__SHORT PROBLEM__.
Can you pull out every line of the records below that contains the word "iliac" and copy each of those lines in full?

[Rows from a segmentation dataset]

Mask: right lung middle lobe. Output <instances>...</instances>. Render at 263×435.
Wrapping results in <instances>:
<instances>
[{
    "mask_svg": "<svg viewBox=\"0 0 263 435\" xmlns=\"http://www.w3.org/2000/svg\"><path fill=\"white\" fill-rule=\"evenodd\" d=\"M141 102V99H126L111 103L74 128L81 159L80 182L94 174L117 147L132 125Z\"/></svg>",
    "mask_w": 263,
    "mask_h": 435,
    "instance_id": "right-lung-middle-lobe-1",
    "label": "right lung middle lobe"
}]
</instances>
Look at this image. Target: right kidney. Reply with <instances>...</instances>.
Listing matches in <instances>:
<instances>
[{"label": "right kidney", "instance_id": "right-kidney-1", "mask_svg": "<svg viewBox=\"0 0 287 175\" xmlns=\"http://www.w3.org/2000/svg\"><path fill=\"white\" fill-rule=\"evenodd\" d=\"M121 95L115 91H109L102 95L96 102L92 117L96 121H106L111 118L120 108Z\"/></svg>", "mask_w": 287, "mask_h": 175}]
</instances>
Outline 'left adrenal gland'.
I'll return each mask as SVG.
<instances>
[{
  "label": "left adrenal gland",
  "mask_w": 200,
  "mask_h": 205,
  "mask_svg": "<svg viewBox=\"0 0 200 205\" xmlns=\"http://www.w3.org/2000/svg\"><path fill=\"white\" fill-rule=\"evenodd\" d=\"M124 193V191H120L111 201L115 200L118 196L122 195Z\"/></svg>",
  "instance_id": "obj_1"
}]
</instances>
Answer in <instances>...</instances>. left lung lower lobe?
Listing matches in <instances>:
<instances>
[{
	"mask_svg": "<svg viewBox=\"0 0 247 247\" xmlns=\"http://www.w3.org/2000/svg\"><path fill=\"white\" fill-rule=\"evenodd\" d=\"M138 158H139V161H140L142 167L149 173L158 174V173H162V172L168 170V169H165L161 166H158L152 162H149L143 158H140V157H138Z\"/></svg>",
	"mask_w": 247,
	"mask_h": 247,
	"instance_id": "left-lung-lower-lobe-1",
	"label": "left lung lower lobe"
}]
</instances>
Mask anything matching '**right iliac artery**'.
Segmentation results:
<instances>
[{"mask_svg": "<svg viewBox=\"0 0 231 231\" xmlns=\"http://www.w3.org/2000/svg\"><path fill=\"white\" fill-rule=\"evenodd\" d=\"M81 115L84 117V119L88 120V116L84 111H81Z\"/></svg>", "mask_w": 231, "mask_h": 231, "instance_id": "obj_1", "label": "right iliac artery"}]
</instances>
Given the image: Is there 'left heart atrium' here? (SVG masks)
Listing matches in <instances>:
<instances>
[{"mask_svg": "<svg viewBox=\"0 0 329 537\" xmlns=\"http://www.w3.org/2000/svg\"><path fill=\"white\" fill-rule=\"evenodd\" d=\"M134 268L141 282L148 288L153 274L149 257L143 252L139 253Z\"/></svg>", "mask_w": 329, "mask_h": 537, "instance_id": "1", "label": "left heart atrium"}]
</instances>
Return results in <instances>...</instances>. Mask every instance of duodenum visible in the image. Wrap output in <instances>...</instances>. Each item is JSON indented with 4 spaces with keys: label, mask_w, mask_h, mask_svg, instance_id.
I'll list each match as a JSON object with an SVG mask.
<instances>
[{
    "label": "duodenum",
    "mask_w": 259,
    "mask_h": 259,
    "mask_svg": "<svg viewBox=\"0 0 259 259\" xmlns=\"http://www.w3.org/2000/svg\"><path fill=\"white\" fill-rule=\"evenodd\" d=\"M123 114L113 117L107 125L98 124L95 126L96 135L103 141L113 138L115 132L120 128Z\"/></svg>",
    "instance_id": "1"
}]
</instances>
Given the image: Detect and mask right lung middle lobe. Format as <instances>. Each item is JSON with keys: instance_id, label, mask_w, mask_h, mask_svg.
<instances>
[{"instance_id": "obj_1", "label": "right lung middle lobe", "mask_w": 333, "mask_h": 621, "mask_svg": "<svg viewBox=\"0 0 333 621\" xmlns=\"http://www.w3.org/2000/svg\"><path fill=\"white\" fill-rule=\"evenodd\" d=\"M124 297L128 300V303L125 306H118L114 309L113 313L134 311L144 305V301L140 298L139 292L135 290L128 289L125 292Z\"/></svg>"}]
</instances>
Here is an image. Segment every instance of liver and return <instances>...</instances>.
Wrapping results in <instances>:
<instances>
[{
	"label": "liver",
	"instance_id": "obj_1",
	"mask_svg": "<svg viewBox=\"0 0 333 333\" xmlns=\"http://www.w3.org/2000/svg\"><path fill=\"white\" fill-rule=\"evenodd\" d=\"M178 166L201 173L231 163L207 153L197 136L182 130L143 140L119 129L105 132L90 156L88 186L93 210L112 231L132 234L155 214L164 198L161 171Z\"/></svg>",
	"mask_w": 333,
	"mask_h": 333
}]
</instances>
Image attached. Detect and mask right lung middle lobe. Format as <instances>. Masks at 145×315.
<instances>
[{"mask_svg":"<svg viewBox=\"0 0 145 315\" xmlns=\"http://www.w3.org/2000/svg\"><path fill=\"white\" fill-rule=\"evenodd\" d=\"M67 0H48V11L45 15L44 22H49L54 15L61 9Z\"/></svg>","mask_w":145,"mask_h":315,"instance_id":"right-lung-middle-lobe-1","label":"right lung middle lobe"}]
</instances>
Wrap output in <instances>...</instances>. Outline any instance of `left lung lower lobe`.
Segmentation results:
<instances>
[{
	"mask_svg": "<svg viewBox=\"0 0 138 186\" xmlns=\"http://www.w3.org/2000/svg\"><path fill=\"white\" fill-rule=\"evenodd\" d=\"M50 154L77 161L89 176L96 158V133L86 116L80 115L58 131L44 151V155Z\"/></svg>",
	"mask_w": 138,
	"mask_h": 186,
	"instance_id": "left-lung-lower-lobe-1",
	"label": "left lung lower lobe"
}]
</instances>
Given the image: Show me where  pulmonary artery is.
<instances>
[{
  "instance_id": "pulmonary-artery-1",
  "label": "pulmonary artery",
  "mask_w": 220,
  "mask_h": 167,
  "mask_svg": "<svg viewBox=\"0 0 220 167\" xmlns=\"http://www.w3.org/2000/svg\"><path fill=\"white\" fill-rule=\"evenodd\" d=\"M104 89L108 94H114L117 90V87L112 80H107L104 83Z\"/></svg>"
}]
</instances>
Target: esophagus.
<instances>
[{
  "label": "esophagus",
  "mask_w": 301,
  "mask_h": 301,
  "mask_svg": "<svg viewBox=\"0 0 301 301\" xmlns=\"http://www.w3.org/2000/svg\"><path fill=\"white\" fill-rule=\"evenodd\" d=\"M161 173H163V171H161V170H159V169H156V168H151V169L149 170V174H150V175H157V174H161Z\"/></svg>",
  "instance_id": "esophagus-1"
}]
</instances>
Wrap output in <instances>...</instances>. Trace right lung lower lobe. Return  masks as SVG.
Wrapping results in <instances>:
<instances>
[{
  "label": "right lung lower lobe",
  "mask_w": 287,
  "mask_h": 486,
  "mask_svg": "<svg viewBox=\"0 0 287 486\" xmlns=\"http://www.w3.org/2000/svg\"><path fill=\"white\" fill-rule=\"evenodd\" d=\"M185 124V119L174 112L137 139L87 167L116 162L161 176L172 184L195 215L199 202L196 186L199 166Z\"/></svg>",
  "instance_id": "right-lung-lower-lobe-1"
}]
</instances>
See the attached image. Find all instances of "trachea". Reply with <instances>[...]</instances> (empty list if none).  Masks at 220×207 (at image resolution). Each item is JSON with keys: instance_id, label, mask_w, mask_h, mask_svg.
---
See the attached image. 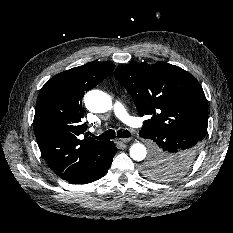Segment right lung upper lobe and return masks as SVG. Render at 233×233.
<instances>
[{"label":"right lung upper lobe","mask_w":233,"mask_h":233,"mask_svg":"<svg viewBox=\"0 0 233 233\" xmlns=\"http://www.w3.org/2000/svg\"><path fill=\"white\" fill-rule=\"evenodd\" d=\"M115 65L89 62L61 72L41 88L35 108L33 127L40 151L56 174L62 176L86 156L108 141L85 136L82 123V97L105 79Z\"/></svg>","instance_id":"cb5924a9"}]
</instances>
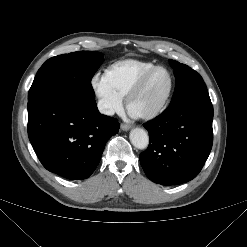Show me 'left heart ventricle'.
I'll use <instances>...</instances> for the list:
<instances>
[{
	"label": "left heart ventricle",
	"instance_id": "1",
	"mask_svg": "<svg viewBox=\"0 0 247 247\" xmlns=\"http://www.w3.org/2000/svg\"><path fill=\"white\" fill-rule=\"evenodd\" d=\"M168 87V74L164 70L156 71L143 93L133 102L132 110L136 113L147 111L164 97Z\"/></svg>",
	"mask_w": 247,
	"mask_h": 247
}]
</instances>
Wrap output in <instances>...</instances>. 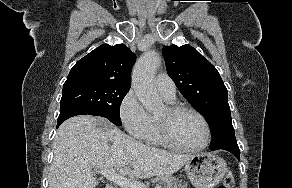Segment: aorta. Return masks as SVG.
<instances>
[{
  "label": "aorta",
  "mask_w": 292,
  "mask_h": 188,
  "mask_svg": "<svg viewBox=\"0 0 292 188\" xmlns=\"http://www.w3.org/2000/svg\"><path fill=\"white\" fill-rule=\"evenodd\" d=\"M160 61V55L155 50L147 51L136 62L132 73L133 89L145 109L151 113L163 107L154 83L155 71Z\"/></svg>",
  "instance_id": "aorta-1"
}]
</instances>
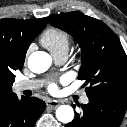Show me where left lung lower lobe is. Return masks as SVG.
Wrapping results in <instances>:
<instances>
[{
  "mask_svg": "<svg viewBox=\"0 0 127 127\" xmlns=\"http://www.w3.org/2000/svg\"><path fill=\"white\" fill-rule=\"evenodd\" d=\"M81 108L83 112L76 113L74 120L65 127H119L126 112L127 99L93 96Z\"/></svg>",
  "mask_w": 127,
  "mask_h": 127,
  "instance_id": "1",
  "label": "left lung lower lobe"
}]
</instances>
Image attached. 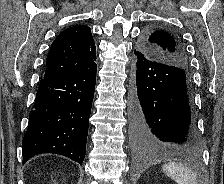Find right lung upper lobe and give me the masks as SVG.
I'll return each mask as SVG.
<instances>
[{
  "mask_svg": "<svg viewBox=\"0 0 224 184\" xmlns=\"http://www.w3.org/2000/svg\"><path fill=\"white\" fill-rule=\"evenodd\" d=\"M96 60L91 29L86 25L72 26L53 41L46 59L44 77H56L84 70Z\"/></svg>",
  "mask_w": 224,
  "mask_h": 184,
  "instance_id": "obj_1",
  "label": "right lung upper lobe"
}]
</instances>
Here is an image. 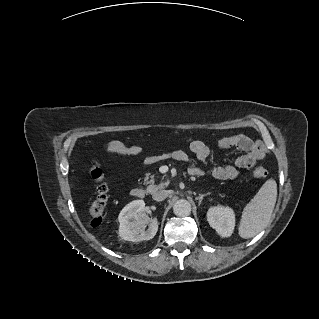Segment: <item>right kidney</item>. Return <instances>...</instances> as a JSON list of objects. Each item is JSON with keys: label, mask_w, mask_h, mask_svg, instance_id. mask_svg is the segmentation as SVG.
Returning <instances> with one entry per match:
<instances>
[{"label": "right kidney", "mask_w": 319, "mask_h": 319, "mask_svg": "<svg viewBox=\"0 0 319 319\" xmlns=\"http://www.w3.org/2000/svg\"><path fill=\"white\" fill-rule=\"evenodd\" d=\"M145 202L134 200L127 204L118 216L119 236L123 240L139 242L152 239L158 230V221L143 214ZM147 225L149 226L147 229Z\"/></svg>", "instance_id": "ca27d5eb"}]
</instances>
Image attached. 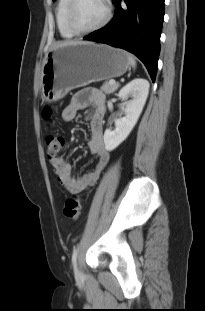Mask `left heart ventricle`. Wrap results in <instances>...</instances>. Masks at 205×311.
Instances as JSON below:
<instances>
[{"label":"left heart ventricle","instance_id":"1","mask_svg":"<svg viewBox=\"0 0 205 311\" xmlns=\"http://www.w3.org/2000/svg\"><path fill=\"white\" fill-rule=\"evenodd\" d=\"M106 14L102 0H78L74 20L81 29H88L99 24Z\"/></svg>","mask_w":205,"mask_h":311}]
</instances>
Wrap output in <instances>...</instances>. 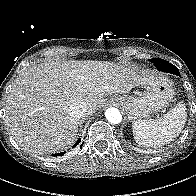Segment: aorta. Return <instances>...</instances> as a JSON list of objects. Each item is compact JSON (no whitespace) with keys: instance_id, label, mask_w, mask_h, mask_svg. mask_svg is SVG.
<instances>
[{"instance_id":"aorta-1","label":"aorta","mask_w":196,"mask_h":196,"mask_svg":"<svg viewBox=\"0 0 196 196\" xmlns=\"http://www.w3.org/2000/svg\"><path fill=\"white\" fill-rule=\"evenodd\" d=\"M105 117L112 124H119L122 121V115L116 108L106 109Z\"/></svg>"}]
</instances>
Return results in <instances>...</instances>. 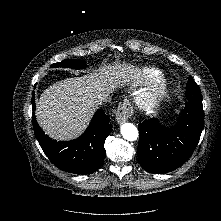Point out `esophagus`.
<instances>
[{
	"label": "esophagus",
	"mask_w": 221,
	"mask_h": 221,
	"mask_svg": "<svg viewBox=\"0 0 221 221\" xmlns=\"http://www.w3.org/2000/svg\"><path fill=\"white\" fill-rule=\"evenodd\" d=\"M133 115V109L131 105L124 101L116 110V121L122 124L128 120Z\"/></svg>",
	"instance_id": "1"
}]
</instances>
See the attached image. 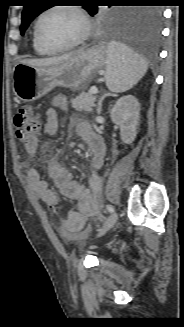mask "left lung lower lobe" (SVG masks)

__RESPONSE TO THIS TASK__.
Mask anything matching '**right iliac artery**'.
[{"mask_svg": "<svg viewBox=\"0 0 231 231\" xmlns=\"http://www.w3.org/2000/svg\"><path fill=\"white\" fill-rule=\"evenodd\" d=\"M81 115L84 117V119L88 120V116L84 111H81Z\"/></svg>", "mask_w": 231, "mask_h": 231, "instance_id": "obj_1", "label": "right iliac artery"}]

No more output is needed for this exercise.